Pietro Bottino, addirittura nel febbraio del 2018, un giorno prima del commissariamento, si affrettava a replicare ad un articolo stampa apparso su un quotidiano intitolato “Banca Base, c’è rischio di liquidazione coatta – ultima ispezione di Banca d’Italia e dimissioni da parte dell’organo di controllo gettano ombre sull’istituto di Bottino”: quest’ultimo arrivava ad affermare che le informazioni contenute nel citato articolo erano “… oggettivamente destituite di fondamento e atte, per la gravità intrinseca dei contenuti, a produrre un effetto destabilizzante per l’attività istituzionale di banca BASE, in considerazione dell’idoneità a minare il rapporto di fiducia con la clientela e l’azionariato e a turbare il mercato”, rassicurando, quindi, la clientela e l’azionariato che “… sono avvenuti, sotto l’attuale gestione, due distinti aumenti di capitale a dimostrazione dell’affidabilità dell’istituto, mentre è in dirittura d’arrivo una nuova operazione di ripatrimonializzazione mediante l’intervento di investitori internazionali”.

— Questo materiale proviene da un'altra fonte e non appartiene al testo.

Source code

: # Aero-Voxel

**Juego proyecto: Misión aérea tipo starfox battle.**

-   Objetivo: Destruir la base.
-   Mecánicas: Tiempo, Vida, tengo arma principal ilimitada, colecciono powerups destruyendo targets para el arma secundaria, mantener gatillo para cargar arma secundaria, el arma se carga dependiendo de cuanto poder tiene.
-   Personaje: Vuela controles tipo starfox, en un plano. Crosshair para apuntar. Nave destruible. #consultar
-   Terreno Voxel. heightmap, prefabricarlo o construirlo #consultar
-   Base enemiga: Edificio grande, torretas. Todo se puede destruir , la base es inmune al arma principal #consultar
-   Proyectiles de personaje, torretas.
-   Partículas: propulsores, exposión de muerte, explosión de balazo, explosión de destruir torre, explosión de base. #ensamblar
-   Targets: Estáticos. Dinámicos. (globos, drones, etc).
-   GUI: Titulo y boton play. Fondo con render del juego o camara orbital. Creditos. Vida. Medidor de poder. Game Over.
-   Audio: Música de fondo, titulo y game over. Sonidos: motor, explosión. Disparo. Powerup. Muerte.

Ulteriore condotta illecita attribuita all’allora Presidente di Banca BASE, Pietro BOTTINO, si concretizzava nella redazione e presentazione in CONSOB del prospetto di offerta, documento contenente dati patrimoniali di rilievo per orientare le scelte degli investitori e propedeutico all’aumento di capitale imposto dall’Autorità di Vigilanza dopo che lo stesso, per effetto di perdite su crediti, era sceso sotto la soglia dei 10 milioni di euro. In tale prospetto, BOTTINO, ricevuto mandato dal C.D.A., indicava un valore sovrastimato dei fondi propri della Banca così traendo in inganno gli eventuali finanziatori di capitale proprio.

A tale rappresentazione ingannevole va aggiunto che, nel corso di un’ispezione di Bankitalia, sono state individuate varie posizioni creditizie per le quali Banca BASE non aveva applicato sufficienti e prudenziali accantonamenti così comunicando alle autorità del settore dati non veritieri ostacolandone le funzioni di vigilanza. Da ultimo, la sottoscrizione di nuovi azionisti nel 2015 avveniva prevalentemente a Roma e non a Catania come autorizzato dalla CONSOB: addirittura per eludere tale vincolo i modelli di sottoscrizione riportavano falsamente quale località Catania e non Roma; in altre parole, si realizzava un’offerta di titoli fuori sede abusiva.

La celere e meticolosa investigazione economico-finanziaria degli specialisti della Guardia di Finanza ha dunque definitivamente fatto luce sulle responsabilità e le ragioni del fallimento dell’istituto creditizio catanese sulla cui operatività avevano mal posto la loro fiducia imprese e risparmiatori.